▶ _Cosa fare_
a) Trascrivi dal testo su Gomorra – La Serie il passo che comincia con "Compatti, emozionanti, sceneggiati" e finisce con "internazionali.".
b) Quanti episodi ha Gomorra – La Serie secondo il testo su Gomorra – La Serie?

▶ _Brano dell'esercizio_

========================================================================

A
volte si fa presto a gridare al capolavoro.
In
Italia, poi, è ancora più facile, considerato il panorama desolante
delle serie tv.
Eppure
lanciarsi in lodi sperticate di Gomorra – La Serie è assolutamente
doveroso: 12 episodi senza cali di tensione, senza sbavature.
Compatti, emozionanti, sceneggiati e diretti magnificamente.
Il
prodotto di Stefano Sollima, supervisionato dallo stesso Roberto
Saviano, ha finalmente dimostrato (perchè, purtroppo, nel nostro
Paese c'è sempre bisogno di dimostrare) che si può e si deve
produrre fiction di altissima qualità senza ridursi a famiglie
buoniste, nonni rincoglioniti, preti simpaticoni e bellocci/e
inespressivi. Che il pubblico è pronto a premiare queste opere con ascolti altissimi. Che forse è sempre stato pronto, ma non gli è
mai stato proposto un prodotto all'altezza dei concorrenti
internazionali.

========================================================================

▶ _Dati forniti_
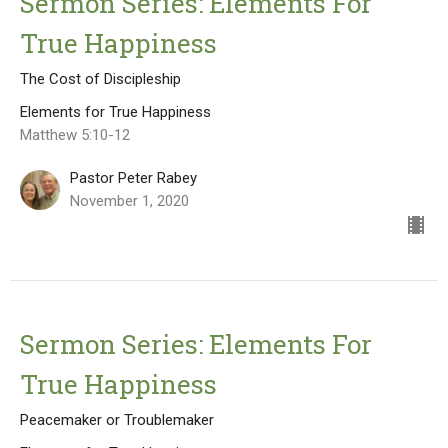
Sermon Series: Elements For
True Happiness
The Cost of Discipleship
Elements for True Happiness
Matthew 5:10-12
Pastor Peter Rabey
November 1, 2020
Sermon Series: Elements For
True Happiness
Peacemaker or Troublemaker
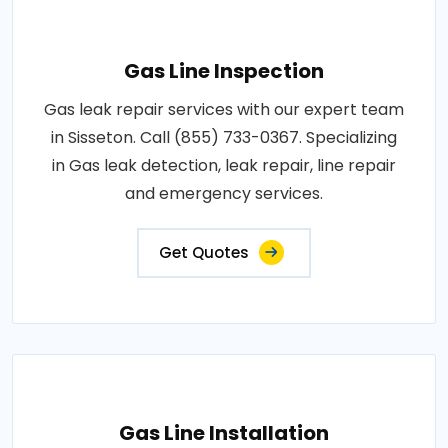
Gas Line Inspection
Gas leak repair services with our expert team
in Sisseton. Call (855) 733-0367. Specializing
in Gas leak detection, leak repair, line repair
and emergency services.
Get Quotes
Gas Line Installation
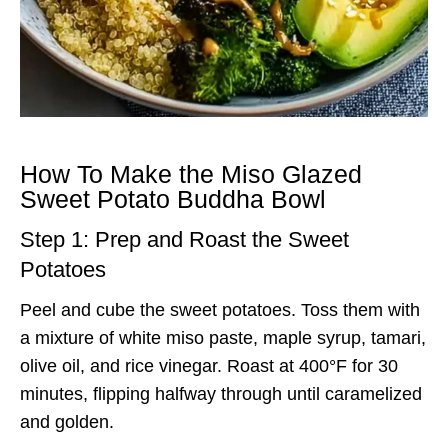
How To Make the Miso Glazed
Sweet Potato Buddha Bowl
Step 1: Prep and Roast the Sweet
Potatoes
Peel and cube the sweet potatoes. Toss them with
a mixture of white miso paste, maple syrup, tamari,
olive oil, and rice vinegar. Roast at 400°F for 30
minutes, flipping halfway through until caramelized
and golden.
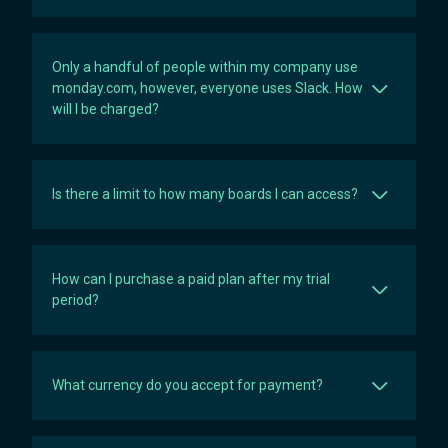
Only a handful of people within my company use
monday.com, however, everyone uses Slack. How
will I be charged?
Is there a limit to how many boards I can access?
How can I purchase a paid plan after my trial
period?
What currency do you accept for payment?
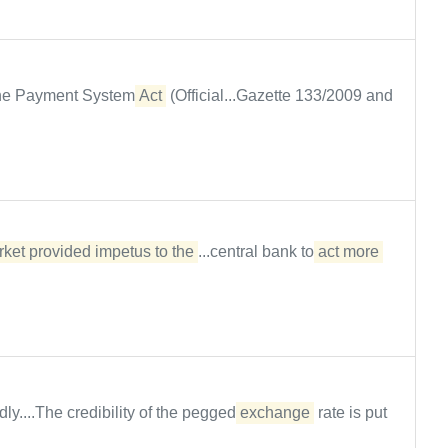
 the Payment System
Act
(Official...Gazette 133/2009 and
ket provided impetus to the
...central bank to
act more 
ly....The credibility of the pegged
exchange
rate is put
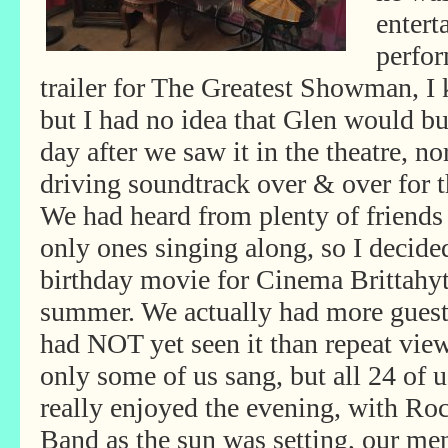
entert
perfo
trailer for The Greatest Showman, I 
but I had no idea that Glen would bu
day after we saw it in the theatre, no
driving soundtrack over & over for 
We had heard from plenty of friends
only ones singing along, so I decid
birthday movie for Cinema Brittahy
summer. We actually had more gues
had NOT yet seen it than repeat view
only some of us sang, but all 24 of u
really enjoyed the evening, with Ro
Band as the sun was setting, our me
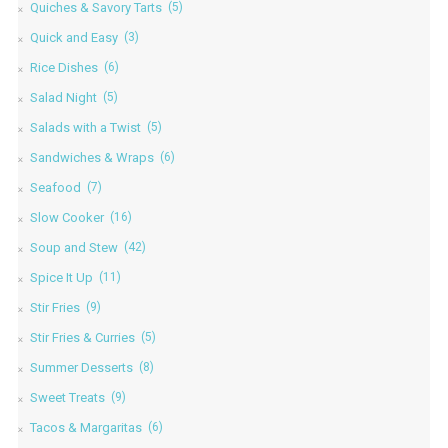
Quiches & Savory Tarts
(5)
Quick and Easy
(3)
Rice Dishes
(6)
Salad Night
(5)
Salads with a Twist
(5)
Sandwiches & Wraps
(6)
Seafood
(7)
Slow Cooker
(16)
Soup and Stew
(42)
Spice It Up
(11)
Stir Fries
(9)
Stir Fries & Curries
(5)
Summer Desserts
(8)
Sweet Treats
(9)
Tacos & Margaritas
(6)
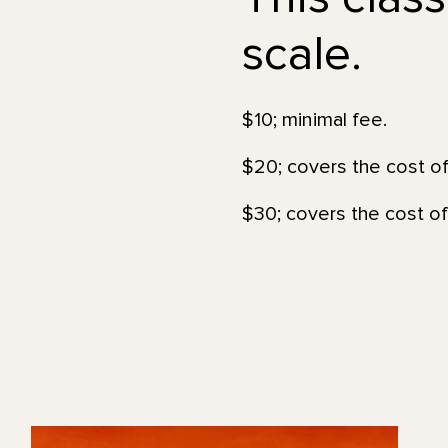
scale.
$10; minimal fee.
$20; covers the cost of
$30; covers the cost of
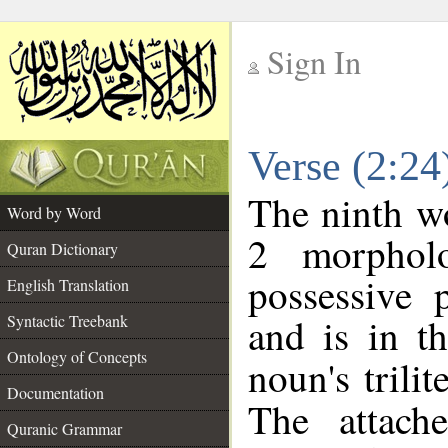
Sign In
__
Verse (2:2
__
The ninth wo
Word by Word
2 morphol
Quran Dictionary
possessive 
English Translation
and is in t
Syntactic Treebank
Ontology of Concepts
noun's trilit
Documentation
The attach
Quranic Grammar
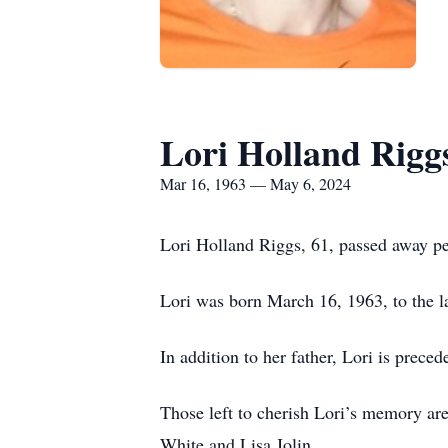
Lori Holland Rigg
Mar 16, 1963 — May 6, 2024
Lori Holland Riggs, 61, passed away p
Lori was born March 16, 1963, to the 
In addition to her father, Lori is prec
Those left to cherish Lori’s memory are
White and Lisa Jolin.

========================================================================

▶ _Risposte ai compiti_
a)
Compatti, emozionanti, sceneggiati e diretti magnificamente.
Il
prodotto di Stefano Sollima, supervisionato dallo stesso Roberto
Saviano, ha finalmente dimostrato (perchè, purtroppo, nel nostro
Paese c'è sempre bisogno di dimostrare) che si può e si deve
produrre fiction di altissima qualità senza ridursi a famiglie
buoniste, nonni rincoglioniti, preti simpaticoni e bellocci/e
inespressivi. Che il pubblico è pronto a premiare queste opere con ascolti altissimi. Che forse è sempre stato pronto, ma non gli è
mai stato proposto un prodotto all'altezza dei concorrenti
internazionali.

b) 12 episodi.